Thanks to the craft beer boom, the large brewers’ market share has decreased by 5 percent since 2010. Treasury understatedly alludes to this, noting that the trend toward premium and super-premium beers—which are predominantly made by craft breweries—has “challenged” Anheuser-Busch and Molson Coors in recent years.

The report also argues that the higher the market share a single alcohol maker possesses, the greater temptation it will have to increase prices. It neglects to mention that over the past several decades, beer prices have increased significantly less than the Consumer Price Index.

The report is also concerned that large macrobreweries will increase their market dominance by buying independent microbreweries. The report speculates that these big brewing conglomerates could exert undue pressure on alcohol wholesalers and retailers to carry their products, thereby gobbling up grocery store shelf space that is reserved for microbrews.

To the extent craft alcohol makers face market access issues, however, it’s most often because of competition issues at the wholesaling tier of alcohol, not because of large brewers buying smaller ones. That’s because nearly every state in America has a three-tier system for alcohol, requiring alcohol producers, wholesalers, and retailers to all be legally separate entities. Alcohol producers are largely barred from selling their products directly to retailers or consumers, forcing them to go through wholesalers.

These state laws insulate alcohol wholesalers from competition by giving them a government-mandated middleman role in the supply chain. Many state governments make the problem worse with stringent franchise laws and exclusive territory rules that grant specific wholesalers de facto monopoly sales rights over certain brands in many regions. Unlike alcohol producers, wholesalers are rapidly consolidating. As a result, small craft alcohol makers often find themselves locked out of many markets.
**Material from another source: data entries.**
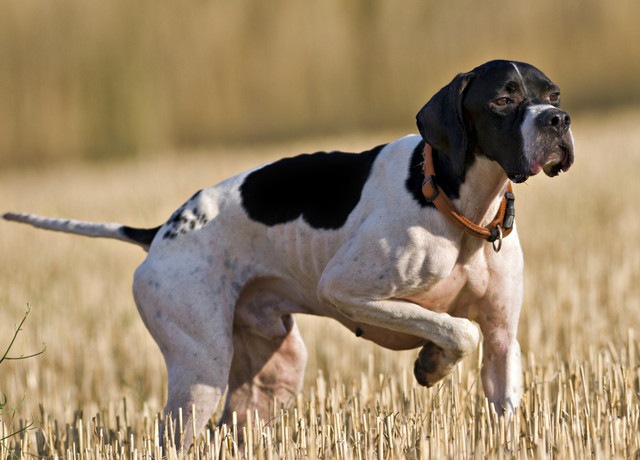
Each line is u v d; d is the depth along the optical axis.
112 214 22.27
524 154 6.88
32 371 10.95
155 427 8.33
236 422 8.55
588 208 18.97
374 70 48.47
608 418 7.11
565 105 44.72
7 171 37.41
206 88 45.53
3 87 41.53
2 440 7.88
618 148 27.50
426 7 48.91
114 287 15.08
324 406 8.69
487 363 7.90
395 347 8.26
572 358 9.37
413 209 7.45
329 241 8.00
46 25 42.25
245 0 46.69
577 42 49.09
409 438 7.34
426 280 7.50
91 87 42.38
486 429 7.45
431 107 7.26
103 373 11.14
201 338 8.23
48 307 13.81
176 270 8.37
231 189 8.57
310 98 47.50
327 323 12.24
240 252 8.46
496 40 48.75
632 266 13.80
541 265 14.31
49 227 9.38
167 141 43.69
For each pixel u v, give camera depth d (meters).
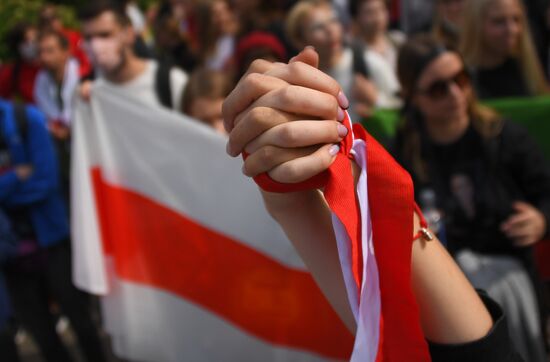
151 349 2.56
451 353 0.89
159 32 5.20
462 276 0.92
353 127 0.85
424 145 2.42
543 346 2.32
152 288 2.55
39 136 3.39
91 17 3.39
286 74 0.80
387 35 4.72
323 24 3.64
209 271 2.45
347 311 0.93
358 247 0.81
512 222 2.29
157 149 2.53
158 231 2.54
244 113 0.80
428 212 2.28
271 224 2.34
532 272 2.34
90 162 2.67
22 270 3.41
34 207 3.39
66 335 4.56
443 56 2.35
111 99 2.62
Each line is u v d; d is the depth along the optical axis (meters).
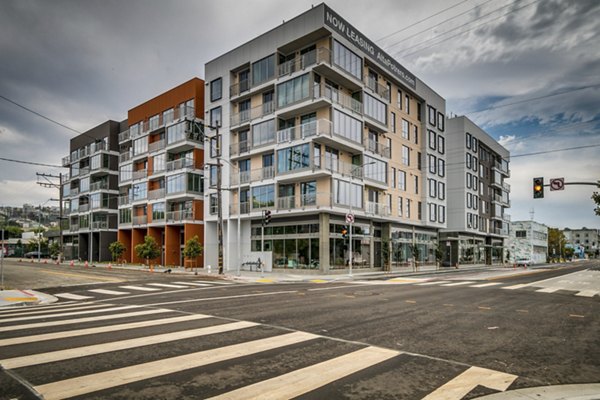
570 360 6.41
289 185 34.78
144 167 51.25
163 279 25.62
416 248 41.59
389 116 41.38
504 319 10.07
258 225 37.16
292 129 33.59
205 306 12.47
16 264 50.19
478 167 63.25
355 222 36.72
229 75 39.00
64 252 66.25
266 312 11.15
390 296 15.32
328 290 18.05
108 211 57.25
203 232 42.56
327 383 5.21
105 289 18.98
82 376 5.38
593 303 13.23
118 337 7.73
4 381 5.16
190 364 5.96
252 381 5.25
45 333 8.09
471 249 61.31
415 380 5.38
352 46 35.00
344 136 33.41
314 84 32.28
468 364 6.14
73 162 65.69
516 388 5.12
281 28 34.66
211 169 40.34
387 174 39.56
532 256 94.56
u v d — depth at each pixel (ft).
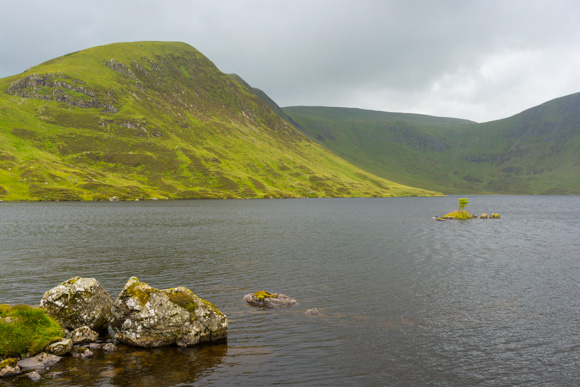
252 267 163.32
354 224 368.27
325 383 68.39
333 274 152.66
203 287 130.72
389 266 169.27
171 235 264.11
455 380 70.28
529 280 145.59
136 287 90.07
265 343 85.97
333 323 98.43
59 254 185.78
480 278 148.25
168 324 84.43
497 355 80.89
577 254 204.64
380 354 80.69
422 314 106.22
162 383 67.36
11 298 113.60
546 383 69.67
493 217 479.00
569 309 111.45
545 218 473.26
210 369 73.31
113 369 72.79
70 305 90.79
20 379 67.72
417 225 366.22
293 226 338.75
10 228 287.48
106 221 353.51
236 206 642.22
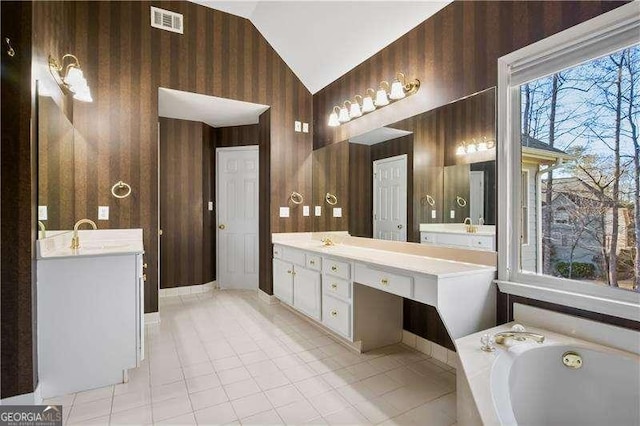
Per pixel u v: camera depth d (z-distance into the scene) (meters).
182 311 3.49
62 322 1.89
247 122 4.39
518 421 1.35
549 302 1.70
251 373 2.15
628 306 1.40
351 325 2.44
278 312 3.46
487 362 1.37
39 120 1.85
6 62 1.65
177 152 4.21
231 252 4.54
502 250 1.91
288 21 3.29
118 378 2.01
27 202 1.70
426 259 2.31
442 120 2.30
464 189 2.14
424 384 2.02
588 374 1.42
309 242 3.59
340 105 3.46
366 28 2.83
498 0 1.93
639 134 1.45
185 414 1.71
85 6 2.83
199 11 3.33
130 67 3.01
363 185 3.09
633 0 1.36
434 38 2.37
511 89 1.89
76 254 1.94
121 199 2.97
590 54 1.55
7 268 1.65
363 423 1.64
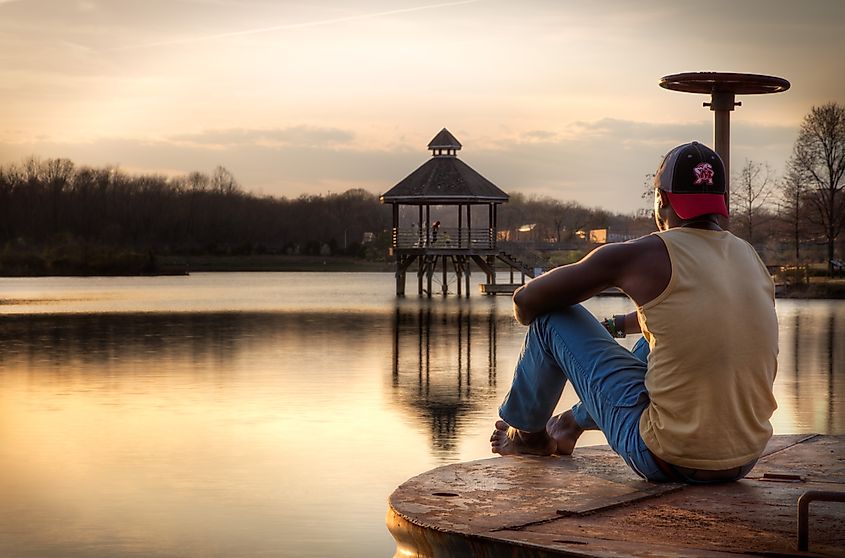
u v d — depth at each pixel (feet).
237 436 39.83
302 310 128.36
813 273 183.93
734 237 12.47
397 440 39.11
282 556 24.44
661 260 12.03
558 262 197.16
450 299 161.99
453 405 48.47
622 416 12.59
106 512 28.60
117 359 68.80
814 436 16.34
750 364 12.01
But the Treasury fails to identify the right fix for this problem. Small alcohol producers would benefit most not from more federal scrutiny of brewery mergers but from state-level reforms that overhaul the three-tier system. Most notably: If more states allowed brewers and distillers to ship their products directly to consumers, craft beverage makers could circumvent potentially collusive wholesalers that prioritize macro beers over micros.

Although Treasury speaks favorably at points in the report about direct-to-consumer shipping for alcohol, it ultimately stops short of endorsing it, noting that the “balancing of public policy values is best addressed by a democratically-elected legislature.” That’s a fair point. The agency should heed its own advice.